TEXT PROVIDED:
Note: The Entrez query must be written between double quotes as well as any arguments containing spaces such as the input file path.

Output files
------------

* *seq.fas*: A Fasta format file of the sub-sequences that were sent to BLAST as query sequences.

* *blast.txt*: A file containing a concatenation of all the BLAST output files

* *evalue.csv*: A table of the e-values (exponential term only) for all the reported matches found by the BLAST program. Each row of this table corresponds to a sequence in the Genbank database found by BLAST to have matched with any of the submitted subsequences. Column A lists the matched sequences, and the other columns in the table correspond to the successive slices of the query sequence. In the body of the table are the reported e-values.

* *rank.csv*: This table is like *evalue.csv*, but records the rank position of each match in the BLAST results for each sub-sequence submitted to BLAST.

* *stat.csv*: The rows in this table also correspond to each database sequence found to match the query sequence, and these are in the same order as in the ‘evalue.csv’ and ‘rank.csv’ files. The first column of the file again records the names of the matched sequences, the second column records the number of matches obtained with all slices of the query sequence, and subsequent columns contain a series of statistics of the evalues and rankings obtained by the database sequence with every slice of the query sequence; their minima, maxima, ranges, medians, means and standard deviations.

Records excerpted from a collection
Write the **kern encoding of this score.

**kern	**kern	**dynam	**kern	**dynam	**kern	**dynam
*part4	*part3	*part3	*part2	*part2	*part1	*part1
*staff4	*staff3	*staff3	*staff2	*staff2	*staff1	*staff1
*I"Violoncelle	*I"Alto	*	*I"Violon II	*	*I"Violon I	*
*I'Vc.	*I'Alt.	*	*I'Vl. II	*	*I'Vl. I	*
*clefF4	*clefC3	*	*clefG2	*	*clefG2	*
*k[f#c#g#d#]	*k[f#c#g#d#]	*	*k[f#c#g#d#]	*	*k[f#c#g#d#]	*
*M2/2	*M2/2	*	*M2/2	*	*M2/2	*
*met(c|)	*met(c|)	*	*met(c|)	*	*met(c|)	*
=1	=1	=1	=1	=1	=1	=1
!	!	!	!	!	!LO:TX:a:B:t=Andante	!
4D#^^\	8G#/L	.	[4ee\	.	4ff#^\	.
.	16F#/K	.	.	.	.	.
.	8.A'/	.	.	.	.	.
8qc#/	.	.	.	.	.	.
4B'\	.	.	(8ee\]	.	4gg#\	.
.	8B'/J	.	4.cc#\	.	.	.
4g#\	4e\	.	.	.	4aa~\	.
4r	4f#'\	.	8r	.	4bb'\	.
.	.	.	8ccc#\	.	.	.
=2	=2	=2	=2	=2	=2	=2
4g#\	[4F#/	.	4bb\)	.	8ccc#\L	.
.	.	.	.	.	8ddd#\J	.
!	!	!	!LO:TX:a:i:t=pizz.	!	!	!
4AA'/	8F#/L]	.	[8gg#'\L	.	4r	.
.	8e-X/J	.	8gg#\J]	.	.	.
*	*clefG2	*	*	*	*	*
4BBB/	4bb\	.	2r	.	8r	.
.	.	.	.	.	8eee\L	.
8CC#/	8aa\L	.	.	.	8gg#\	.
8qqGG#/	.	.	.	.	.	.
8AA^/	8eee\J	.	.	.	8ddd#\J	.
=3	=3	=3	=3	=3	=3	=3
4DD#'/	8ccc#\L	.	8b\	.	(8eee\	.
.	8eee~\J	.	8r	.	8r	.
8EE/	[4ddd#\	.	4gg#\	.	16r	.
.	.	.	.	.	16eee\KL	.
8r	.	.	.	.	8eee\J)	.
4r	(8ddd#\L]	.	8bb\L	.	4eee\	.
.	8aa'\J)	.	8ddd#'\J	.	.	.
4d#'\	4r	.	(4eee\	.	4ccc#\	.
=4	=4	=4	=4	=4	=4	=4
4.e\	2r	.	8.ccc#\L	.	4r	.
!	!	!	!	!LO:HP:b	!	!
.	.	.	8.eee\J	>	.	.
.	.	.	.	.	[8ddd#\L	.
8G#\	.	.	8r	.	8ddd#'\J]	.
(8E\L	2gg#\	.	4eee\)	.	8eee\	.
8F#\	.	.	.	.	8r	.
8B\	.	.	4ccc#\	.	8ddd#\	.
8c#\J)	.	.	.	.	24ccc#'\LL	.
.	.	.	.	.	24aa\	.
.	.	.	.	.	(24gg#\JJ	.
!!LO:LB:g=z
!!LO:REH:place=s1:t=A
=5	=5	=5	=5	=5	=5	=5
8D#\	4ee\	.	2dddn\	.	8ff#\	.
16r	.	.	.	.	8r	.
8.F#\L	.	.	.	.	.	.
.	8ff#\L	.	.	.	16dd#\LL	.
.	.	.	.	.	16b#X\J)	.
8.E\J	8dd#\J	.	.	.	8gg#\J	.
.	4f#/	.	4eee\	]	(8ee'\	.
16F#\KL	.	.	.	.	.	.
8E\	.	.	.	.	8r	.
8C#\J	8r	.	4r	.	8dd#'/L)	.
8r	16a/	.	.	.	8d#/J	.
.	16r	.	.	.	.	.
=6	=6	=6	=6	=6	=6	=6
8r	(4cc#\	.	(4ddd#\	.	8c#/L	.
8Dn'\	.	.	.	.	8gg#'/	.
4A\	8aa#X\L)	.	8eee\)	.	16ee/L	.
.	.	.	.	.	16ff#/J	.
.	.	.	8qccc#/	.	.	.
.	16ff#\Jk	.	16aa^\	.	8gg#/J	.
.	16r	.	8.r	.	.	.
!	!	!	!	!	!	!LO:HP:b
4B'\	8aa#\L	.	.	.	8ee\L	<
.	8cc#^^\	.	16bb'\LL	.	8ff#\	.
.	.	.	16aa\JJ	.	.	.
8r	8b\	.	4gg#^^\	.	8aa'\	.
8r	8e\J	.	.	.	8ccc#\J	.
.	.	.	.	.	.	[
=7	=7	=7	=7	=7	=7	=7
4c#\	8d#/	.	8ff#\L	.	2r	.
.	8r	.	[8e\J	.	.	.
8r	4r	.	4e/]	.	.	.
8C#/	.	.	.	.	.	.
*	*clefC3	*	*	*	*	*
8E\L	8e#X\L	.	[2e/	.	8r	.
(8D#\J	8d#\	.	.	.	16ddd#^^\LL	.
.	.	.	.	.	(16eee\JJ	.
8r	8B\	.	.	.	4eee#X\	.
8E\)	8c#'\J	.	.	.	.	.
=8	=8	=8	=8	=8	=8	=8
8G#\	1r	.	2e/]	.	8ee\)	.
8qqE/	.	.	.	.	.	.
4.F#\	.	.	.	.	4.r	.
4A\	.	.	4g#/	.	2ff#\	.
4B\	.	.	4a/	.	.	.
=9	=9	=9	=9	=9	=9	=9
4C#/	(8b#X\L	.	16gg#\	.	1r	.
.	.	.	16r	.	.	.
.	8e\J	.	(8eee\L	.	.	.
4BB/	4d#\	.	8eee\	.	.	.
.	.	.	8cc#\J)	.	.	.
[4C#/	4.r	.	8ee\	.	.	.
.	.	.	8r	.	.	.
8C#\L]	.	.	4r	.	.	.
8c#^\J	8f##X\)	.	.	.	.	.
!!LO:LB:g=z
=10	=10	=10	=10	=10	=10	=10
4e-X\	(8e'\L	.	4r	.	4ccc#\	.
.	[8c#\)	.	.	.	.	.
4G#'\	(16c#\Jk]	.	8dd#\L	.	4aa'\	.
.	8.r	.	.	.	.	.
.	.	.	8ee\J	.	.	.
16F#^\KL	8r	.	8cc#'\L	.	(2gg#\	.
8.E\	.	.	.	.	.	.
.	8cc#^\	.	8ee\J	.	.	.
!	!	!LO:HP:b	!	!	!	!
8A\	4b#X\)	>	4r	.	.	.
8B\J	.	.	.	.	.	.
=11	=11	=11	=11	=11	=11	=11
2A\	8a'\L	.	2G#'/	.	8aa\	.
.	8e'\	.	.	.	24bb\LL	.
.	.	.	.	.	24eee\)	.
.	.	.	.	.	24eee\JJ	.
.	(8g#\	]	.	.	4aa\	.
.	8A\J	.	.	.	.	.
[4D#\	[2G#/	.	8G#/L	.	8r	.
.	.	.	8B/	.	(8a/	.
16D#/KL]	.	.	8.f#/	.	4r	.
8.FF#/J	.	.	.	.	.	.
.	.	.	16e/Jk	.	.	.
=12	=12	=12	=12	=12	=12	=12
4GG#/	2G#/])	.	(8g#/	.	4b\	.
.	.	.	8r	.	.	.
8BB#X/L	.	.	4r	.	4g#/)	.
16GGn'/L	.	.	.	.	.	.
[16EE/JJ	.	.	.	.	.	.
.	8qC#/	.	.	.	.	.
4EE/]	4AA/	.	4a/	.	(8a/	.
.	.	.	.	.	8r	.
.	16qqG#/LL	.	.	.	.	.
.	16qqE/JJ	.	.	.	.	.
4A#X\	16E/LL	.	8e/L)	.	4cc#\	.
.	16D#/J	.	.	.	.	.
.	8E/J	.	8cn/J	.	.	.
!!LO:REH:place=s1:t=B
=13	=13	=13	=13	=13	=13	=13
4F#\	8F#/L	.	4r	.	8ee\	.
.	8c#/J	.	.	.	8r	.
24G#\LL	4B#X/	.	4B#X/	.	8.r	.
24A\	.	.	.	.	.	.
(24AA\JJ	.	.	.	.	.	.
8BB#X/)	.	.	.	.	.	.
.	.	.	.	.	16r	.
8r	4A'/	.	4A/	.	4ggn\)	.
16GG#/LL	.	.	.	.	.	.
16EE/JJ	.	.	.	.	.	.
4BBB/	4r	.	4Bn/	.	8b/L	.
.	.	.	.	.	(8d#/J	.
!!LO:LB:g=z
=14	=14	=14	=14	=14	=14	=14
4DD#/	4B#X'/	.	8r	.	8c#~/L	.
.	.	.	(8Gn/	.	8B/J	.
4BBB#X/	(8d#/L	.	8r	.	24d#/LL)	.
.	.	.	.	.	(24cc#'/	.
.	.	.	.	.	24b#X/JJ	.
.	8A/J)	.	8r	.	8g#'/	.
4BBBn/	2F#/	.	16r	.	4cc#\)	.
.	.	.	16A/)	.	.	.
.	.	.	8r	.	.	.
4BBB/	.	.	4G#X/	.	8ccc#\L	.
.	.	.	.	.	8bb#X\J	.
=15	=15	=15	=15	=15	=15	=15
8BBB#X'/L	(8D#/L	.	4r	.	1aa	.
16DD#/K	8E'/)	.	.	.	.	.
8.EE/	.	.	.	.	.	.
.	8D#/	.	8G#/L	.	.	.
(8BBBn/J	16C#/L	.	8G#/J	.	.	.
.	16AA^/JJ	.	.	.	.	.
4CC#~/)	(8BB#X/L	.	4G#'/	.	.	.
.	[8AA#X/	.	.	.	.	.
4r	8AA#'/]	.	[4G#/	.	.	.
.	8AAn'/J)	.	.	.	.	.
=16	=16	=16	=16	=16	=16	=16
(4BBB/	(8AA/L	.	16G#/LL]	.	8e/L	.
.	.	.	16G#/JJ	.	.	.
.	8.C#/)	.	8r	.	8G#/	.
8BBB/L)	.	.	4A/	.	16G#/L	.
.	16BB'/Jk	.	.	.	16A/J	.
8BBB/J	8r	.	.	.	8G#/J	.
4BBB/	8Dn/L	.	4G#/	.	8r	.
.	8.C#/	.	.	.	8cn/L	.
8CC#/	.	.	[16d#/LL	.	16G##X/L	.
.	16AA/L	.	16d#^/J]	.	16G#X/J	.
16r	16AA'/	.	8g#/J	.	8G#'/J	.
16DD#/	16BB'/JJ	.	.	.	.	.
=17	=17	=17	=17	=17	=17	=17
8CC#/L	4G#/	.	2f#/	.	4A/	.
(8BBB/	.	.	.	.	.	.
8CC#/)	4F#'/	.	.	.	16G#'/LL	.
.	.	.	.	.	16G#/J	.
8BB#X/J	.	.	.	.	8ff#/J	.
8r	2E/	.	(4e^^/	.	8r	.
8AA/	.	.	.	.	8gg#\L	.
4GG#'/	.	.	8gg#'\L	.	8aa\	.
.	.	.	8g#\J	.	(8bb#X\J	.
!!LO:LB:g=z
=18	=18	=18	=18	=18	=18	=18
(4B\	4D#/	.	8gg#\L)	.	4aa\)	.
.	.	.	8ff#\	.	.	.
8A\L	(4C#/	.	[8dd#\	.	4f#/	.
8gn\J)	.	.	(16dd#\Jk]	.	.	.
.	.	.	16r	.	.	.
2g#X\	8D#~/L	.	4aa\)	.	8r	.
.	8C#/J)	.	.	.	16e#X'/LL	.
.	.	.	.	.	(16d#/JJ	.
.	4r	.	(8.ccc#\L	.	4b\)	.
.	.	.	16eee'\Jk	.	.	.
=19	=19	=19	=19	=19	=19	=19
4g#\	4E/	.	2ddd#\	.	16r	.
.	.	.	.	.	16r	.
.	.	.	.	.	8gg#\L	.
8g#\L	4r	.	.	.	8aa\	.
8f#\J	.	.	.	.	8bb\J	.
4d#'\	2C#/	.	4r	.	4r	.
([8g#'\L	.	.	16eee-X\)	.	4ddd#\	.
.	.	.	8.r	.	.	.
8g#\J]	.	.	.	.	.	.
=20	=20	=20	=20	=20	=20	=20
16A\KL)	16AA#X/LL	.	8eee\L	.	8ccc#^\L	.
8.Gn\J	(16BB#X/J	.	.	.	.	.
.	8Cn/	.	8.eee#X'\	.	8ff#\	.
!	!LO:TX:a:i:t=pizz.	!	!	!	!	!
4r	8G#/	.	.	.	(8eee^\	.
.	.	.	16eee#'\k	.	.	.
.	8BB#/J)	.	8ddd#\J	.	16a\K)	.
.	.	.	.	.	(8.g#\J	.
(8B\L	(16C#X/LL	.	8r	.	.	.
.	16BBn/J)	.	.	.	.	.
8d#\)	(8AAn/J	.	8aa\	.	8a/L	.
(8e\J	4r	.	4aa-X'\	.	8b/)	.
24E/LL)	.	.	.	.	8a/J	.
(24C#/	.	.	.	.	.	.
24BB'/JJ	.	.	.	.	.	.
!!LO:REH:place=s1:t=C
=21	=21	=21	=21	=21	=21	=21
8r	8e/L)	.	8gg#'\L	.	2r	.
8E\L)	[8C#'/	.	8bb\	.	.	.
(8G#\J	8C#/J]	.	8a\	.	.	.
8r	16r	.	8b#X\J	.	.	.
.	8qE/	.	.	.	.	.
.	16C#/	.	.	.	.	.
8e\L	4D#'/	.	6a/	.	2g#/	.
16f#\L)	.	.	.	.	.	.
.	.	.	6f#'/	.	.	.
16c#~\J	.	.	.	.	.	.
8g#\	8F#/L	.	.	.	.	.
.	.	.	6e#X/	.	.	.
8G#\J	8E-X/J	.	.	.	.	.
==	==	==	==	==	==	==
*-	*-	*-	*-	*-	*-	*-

TASK LIST:
a) Answer these questions from the text on BLAST output files:
(i) Besides the Entrez query, what must be written between double quotes?
(ii) What does column A of *evalue.csv* list?
(iii) What does the second column of *stat.csv* record?
b) Do these statements agree with the text on BLAST output files? Answer yes or no for each, quoting the words of the text that decide it.
(i) *seq.fas* is a Fasta format file.
(ii) *evalue.csv* gives the full e-values of the matches.
(iii) The rows of *stat.csv* are ordered differently from those in *evalue.csv*.
c) Can you carry the text on BLAST output files forward, starting after its last sentence?

ANSWERS TO THE PROBLEMS:
a)
(i) Any arguments containing spaces, such as the input file path.
(ii) The matched sequences.
(iii) The number of matches obtained with all slices of the query sequence.

b)
(i) Yes: "A Fasta format file of the sub-sequences that were sent to BLAST as query sequences."
(ii) No: "A table of the e-values (exponential term only)".
(iii) No: "these are in the same order as in the ‘evalue.csv’ and ‘rank.csv’ files".

c)
* *summary.csv*: This table differs from the others in that each row contains the results for one subsequence of the query sequence. Column A gives the name and position of the slice, and successive columns then give the names of the sequences with which it matched and the evalue of that match.

* *frame.csv*: Generated only when blastx is used. A table of the frames for all the reported matches found by the BLAST program. Each row of this table corresponds to a sequence in the Genbank database found by BLAST to have matched with any of the submitted subsequences. Column A lists the matched sequences, and the other columns in the table correspond to the successive slices of the query sequence. In the body of the table are the reported frames.

Reference
---------
Fourment M, Gibbs AJ and Gibbs MJ. SWeBLAST: A Sliding Window Web-based BLAST tool for recombinant analysis. [J Virol Methods](http://www.sciencedirect.com/science/article/pii/S0166093408002164), 2008, 152, 98­101.